标签：pre 1789 int pos POJ truck type types

Advanced Cargo Movement, Ltd. uses trucks of different types. Some trucks are used for vegetable delivery, other for furniture, or for bricks. The company has its own code describing each type of a truck. The code is simply a string of exactly seven lowercase letters (each letter on each position has a very special meaning but that is unimportant for this task). At the beginning of company's history, just a single truck type was used but later other types were derived from it, then from the new types another types were derived, and so on. 

Today, ACM is rich enough to pay historians to study its history. One thing historians tried to find out is so called derivation plan -- i.e. how the truck types were derived. They defined the distance of truck types as the number of positions with different letters in truck type codes. They also assumed that each truck type was derived from exactly one other truck type (except for the first truck type which was not derived from any other type). The quality of a derivation plan was then defined as 
1/Σ_(to,td)d(t_o,t_d)
where the sum goes over all pairs of types in the derivation plan such that t _o is the original type and t _d the type derived from it and d(t _o,t _d) is the distance of the types. 
Since historians failed, you are to write a program to help them. Given the codes of truck types, your program should find the highest possible quality of a derivation plan.
━━━━━━━━━━
* **待完成任务**
• A. 卡车类型推导一文中，公司用来描述每种卡车类型的代码是什么样的？
• B. 引用卡车类型推导一文中的原文，从“Today, ACM is”开始，一直到“of the types.”为止。
• C. 请接着卡车类型推导一文的最后一句往下续写。

* **所列条目**
━━━━━━━━━━
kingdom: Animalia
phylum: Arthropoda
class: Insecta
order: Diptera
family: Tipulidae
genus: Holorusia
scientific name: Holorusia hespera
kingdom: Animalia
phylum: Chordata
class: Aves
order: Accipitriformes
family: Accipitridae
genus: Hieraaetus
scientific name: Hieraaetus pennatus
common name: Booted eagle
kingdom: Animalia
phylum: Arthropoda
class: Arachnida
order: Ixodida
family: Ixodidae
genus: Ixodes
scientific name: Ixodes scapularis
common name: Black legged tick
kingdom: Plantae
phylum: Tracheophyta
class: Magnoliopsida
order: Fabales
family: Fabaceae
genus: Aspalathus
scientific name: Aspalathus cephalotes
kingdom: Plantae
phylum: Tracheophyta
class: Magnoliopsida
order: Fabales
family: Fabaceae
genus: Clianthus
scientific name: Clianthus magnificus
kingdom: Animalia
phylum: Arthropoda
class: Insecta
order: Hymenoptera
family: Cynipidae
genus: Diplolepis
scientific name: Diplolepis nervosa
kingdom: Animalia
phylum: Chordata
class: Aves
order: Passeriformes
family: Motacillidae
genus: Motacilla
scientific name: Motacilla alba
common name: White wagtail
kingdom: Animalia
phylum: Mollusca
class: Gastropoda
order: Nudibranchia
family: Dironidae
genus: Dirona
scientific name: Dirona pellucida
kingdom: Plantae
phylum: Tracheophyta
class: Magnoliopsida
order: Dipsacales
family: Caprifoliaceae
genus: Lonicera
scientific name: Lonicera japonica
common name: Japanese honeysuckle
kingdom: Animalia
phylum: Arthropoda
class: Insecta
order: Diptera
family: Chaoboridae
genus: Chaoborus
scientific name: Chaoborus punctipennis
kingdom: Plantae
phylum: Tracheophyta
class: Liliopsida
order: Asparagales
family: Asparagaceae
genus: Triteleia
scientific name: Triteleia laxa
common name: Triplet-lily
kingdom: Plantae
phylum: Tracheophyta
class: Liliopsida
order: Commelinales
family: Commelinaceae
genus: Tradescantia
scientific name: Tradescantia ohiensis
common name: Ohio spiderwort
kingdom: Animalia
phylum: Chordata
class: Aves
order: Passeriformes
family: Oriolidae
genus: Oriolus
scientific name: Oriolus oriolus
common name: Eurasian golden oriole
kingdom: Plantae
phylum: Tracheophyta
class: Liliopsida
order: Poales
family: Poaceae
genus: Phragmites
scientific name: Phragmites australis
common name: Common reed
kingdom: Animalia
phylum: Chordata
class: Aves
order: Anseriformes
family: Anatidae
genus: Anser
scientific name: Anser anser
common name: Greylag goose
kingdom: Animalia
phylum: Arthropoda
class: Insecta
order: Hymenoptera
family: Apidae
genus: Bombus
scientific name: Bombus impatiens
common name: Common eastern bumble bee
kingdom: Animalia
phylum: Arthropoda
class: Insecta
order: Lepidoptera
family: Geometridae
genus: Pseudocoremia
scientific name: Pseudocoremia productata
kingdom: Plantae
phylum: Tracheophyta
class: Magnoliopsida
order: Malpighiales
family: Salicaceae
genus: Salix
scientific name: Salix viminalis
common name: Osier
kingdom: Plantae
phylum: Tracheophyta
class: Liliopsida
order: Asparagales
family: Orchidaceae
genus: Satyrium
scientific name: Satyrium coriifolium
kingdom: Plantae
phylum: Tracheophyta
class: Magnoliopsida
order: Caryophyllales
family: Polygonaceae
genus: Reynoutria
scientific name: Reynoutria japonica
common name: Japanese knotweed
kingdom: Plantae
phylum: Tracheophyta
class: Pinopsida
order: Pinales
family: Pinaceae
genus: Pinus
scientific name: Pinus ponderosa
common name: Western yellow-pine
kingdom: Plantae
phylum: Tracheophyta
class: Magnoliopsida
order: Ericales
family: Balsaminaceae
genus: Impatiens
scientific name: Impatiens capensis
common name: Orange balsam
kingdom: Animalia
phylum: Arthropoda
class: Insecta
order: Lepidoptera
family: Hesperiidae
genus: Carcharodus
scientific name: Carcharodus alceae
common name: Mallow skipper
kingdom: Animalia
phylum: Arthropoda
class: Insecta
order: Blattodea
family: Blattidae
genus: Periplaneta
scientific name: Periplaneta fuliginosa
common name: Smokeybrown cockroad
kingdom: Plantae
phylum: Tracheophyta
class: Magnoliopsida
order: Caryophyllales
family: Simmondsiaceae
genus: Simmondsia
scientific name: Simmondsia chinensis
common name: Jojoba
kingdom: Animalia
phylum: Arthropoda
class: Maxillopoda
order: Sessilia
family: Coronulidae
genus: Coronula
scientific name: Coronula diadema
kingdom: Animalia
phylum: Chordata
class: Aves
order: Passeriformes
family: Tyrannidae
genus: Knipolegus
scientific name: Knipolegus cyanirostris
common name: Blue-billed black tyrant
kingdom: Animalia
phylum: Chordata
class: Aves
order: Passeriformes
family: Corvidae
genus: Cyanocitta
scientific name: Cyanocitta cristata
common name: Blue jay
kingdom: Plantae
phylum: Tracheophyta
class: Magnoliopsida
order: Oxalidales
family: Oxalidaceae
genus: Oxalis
━━━━━━━━━━
* **输出结果**
• A. 恰好由七个小写字母组成的字符串。

• B.
Today, ACM is rich enough to pay historians to study its history. One thing historians tried to find out is so called derivation plan -- i.e. how the truck types were derived. They defined the distance of truck types as the number of positions with different letters in truck type codes. They also assumed that each truck type was derived from exactly one other truck type (except for the first truck type which was not derived from any other type). The quality of a derivation plan was then defined as 
1/Σ_(to,td)d(t_o,t_d)
where the sum goes over all pairs of types in the derivation plan such that t _o is the original type and t _d the type derived from it and d(t _o,t _d) is the distance of the types.

• C.
Input

The input consists of several test cases. Each test case begins with a line containing the number of truck types, N, 2 <= N <= 2 000. Each of the following N lines of input contains one truck type code (a string of seven lowercase letters). You may assume that the codes uniquely describe the trucks, i.e., no two of these N lines are the same. The input is terminated with zero at the place of number of truck types.

Output

For each test case, your program should output the text "The highest possible quality is 1/Q.", where 1/Q is the quality of the best derivation plan.

Sample Input

4
aaaaaaa
baaaaaa
abaaaaa
aabaaaa
0

Sample Output

The highest possible quality is 1/3.
题目的难点在于题意不好理解，，还有就是 树很难搭建
题目大意：就是 对于输入的字符串，，已行尾单位，比如说第一行和第二行在相同位置有1个字符不同那么  起点为1,终点为2,权值为1  即权值就是不同字符的个数

//编写程序输出最高质量的火车推导计划。火车推倒计划质量的求解公式中的分子为1，分母为t0,td的距离总和。
//t0,td的距离就是两个输入字符串的字母不同位置的个数。想要推导计划的质量最高就是使分母最小。即t0,td的距离总和最小。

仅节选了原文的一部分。